ZENG Yan1;CHEN Yuelin1;CAI Xiaodong2   

  1. (1. School of Mechanical and Electrical Engineering, Guilin Univ. of Electronic Technology, Guilin 541004, China;
    2. School of Information and Communication, Guilin Univ. of Electronic Technology, Guilin 541004, China)
  • Received:2017-11-29 Online:2018-10-20 Published:2018-09-25

Abstract:

To reduce the memory occupancy rate and computational resources in face recognition with high-dimension features extracted from large convolutional neural networks, an efficient Fully Convolutional Network (FCN) of the deep hash combined with global and local pooling.

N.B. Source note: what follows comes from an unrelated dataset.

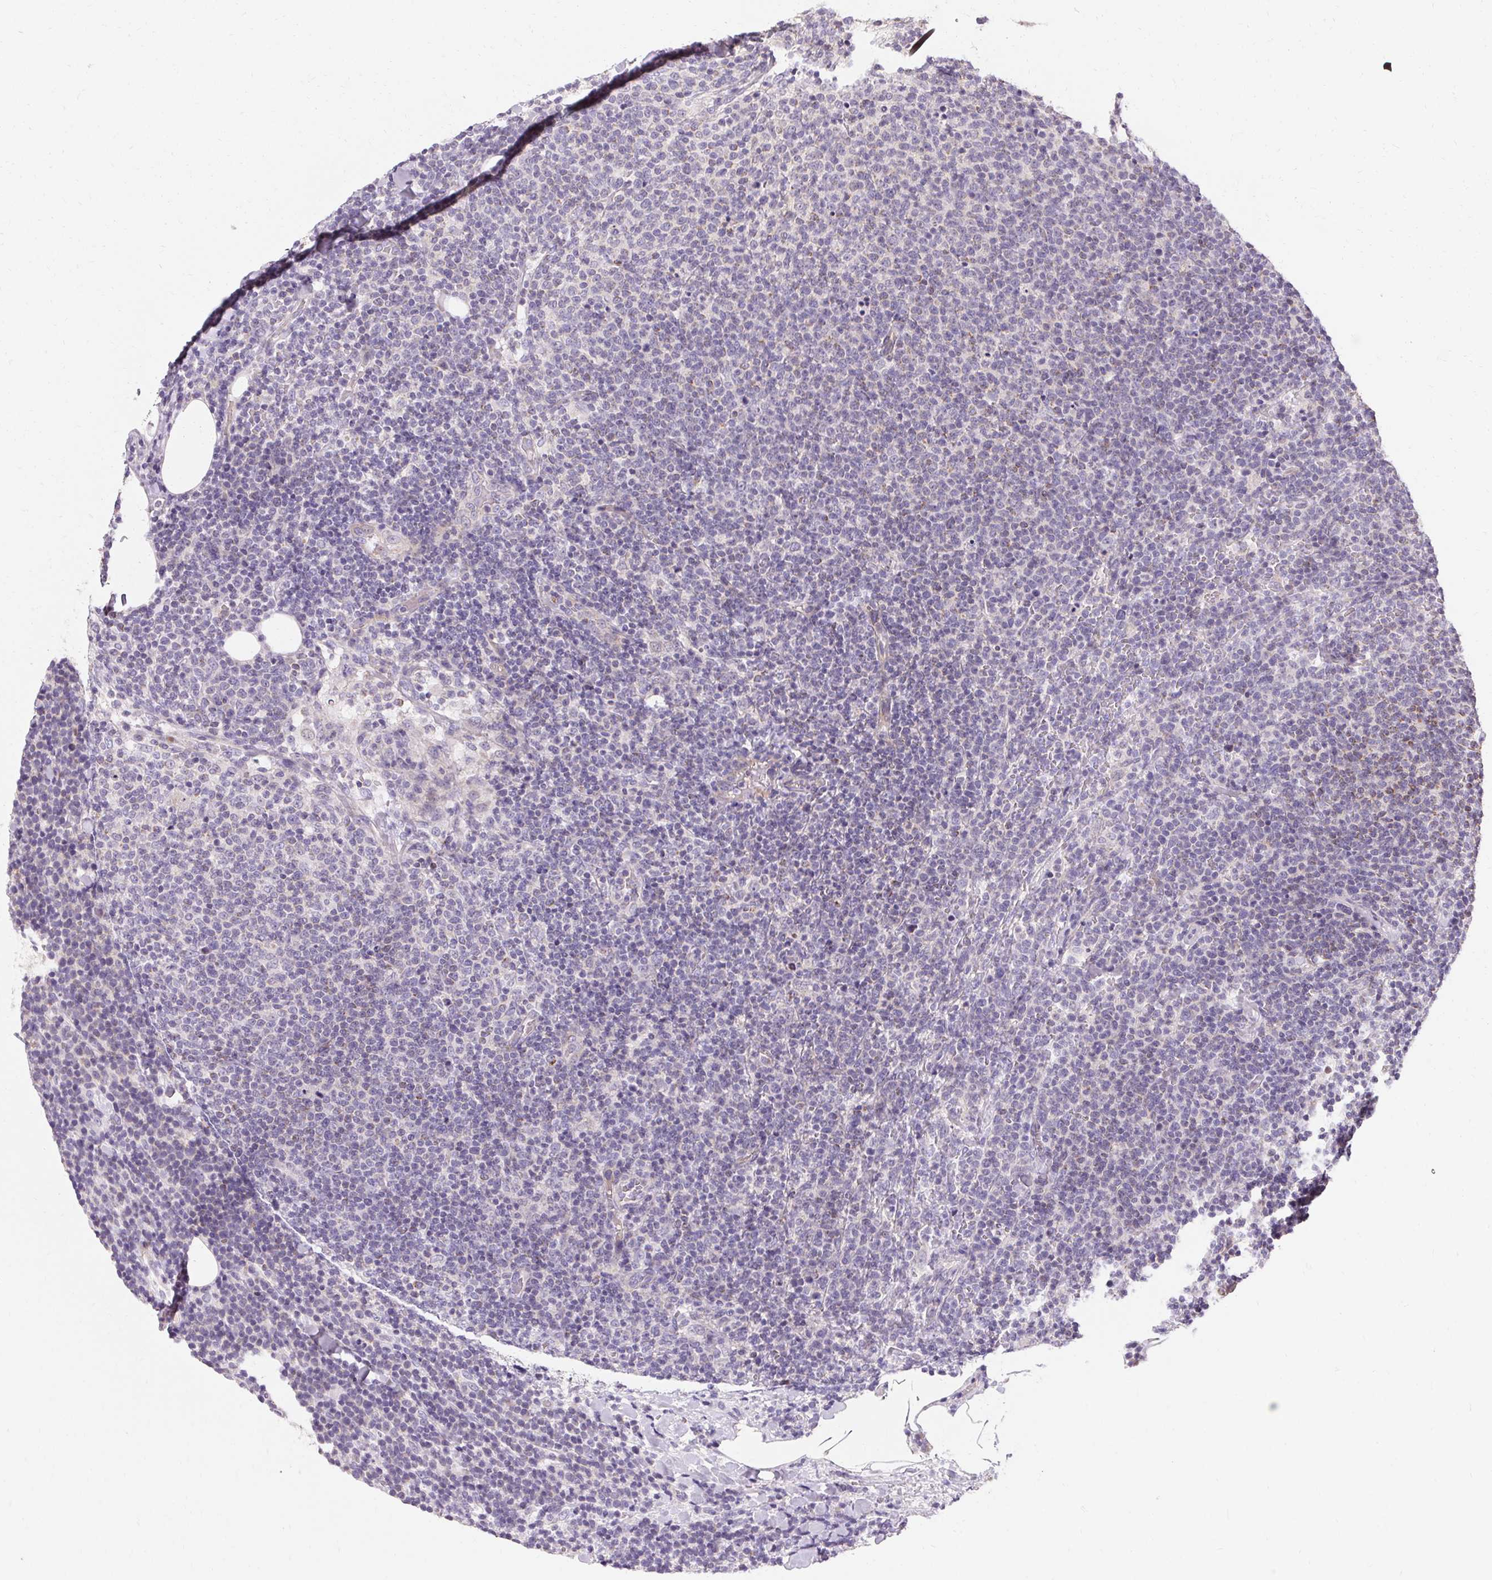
{"staining": {"intensity": "negative", "quantity": "none", "location": "none"}, "tissue": "lymphoma", "cell_type": "Tumor cells", "image_type": "cancer", "snomed": [{"axis": "morphology", "description": "Malignant lymphoma, non-Hodgkin's type, High grade"}, {"axis": "topography", "description": "Lymph node"}], "caption": "An IHC image of high-grade malignant lymphoma, non-Hodgkin's type is shown. There is no staining in tumor cells of high-grade malignant lymphoma, non-Hodgkin's type. (Immunohistochemistry, brightfield microscopy, high magnification).", "gene": "TRIP13", "patient": {"sex": "male", "age": 61}}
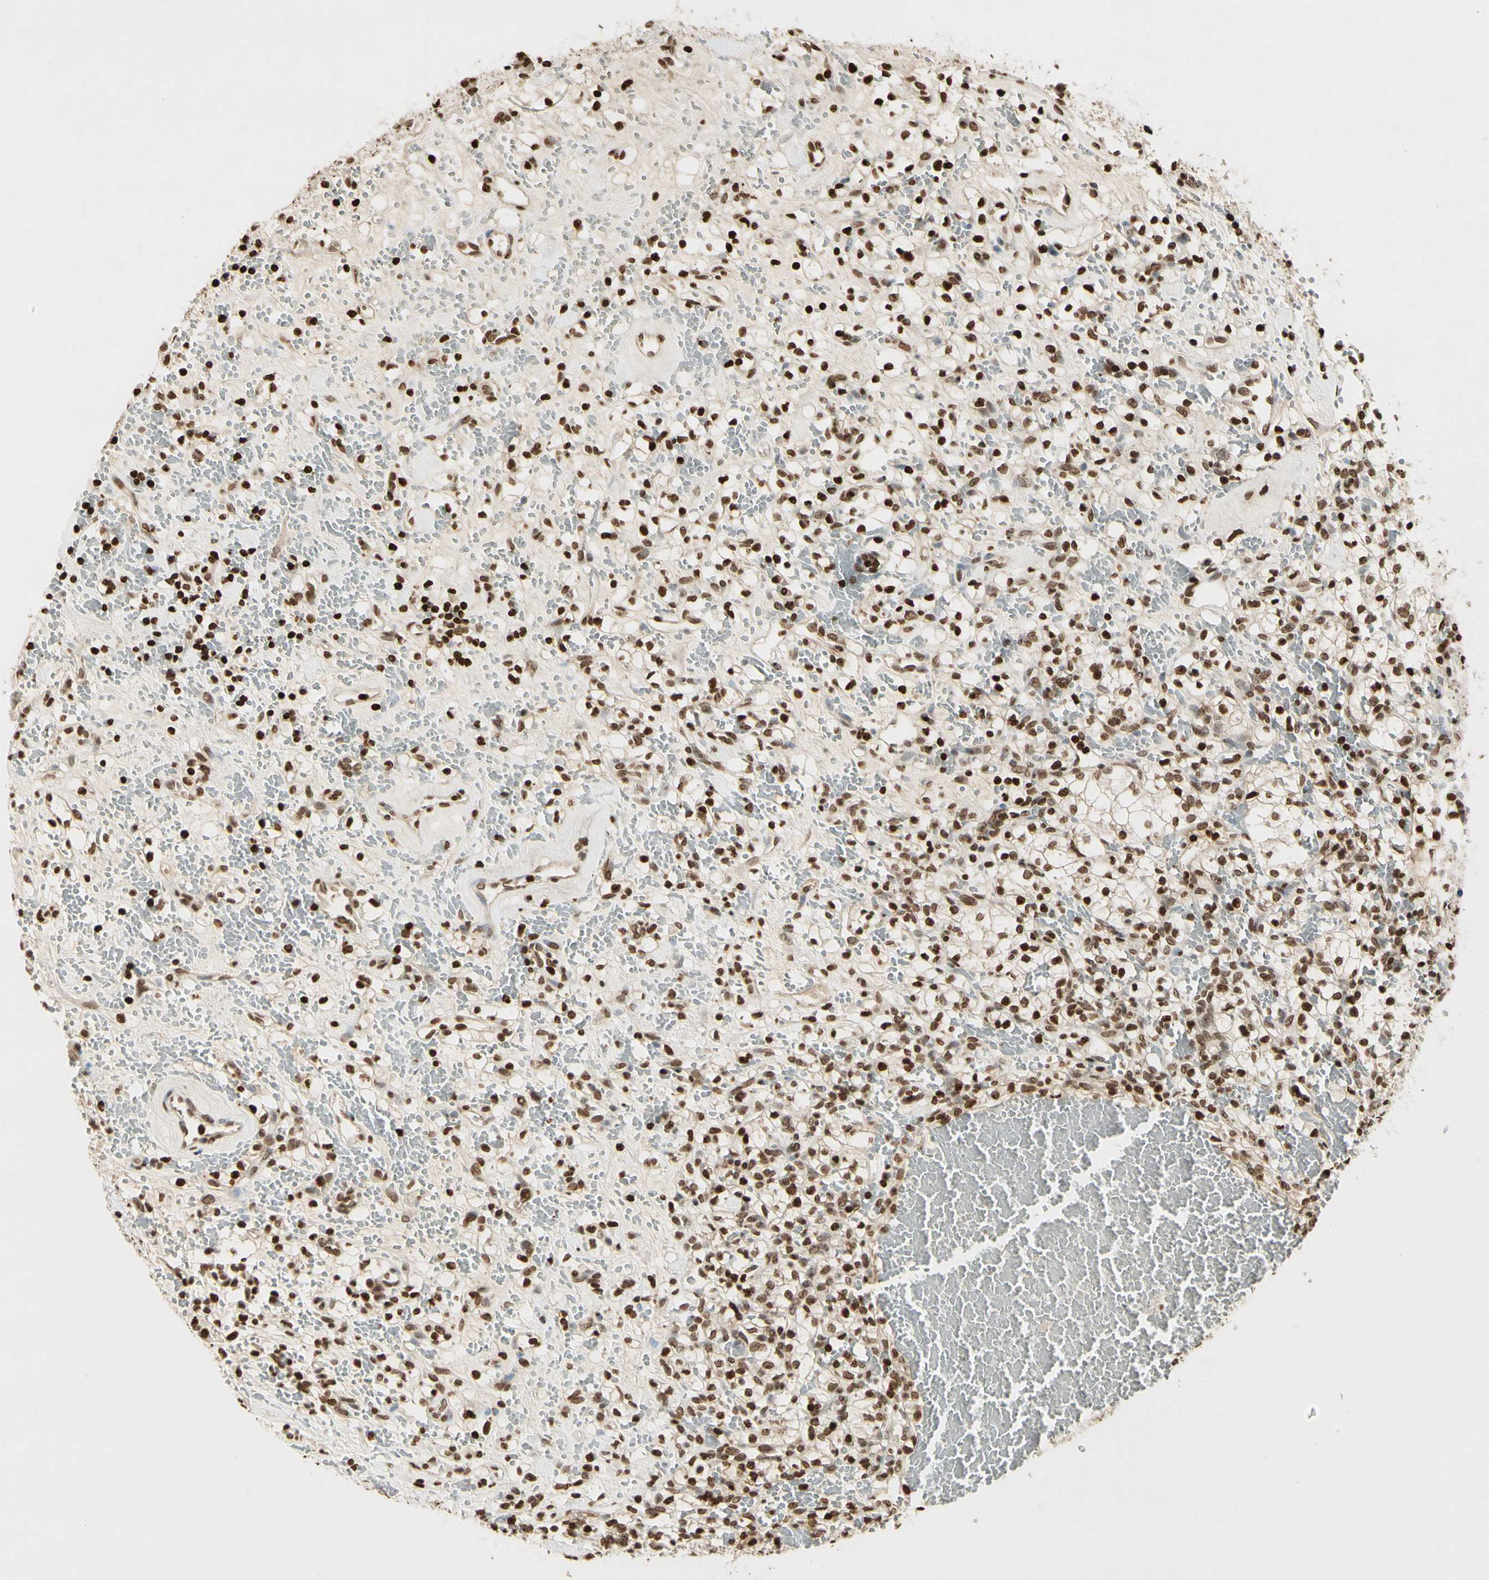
{"staining": {"intensity": "moderate", "quantity": ">75%", "location": "nuclear"}, "tissue": "renal cancer", "cell_type": "Tumor cells", "image_type": "cancer", "snomed": [{"axis": "morphology", "description": "Adenocarcinoma, NOS"}, {"axis": "topography", "description": "Kidney"}], "caption": "Immunohistochemical staining of renal adenocarcinoma reveals medium levels of moderate nuclear protein expression in approximately >75% of tumor cells.", "gene": "RORA", "patient": {"sex": "female", "age": 60}}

First, an FCN based on Global Average Pooling (GAP) is proposed to reduce network parameters and compress the model size. Second, a fusion method for learning approximate hash coding with multiple classification properties is used with Quantization Loss and Softmax Loss. Experimental results show that the method proposed can improve the efficiency up to 68% and that the Rank-1 accuracy is increased slightly with the Visual Geometry Group (VGG) framework. The fusion loss method can improve the efficiency up to 23.7% and the Rank-1 accuracy is maintained with the Face Residual Network (Face-ResNet) framework. The results indicate that the proposed method can improve the efficiency both from feature extraction and reduction. It also can be applied to other frameworks.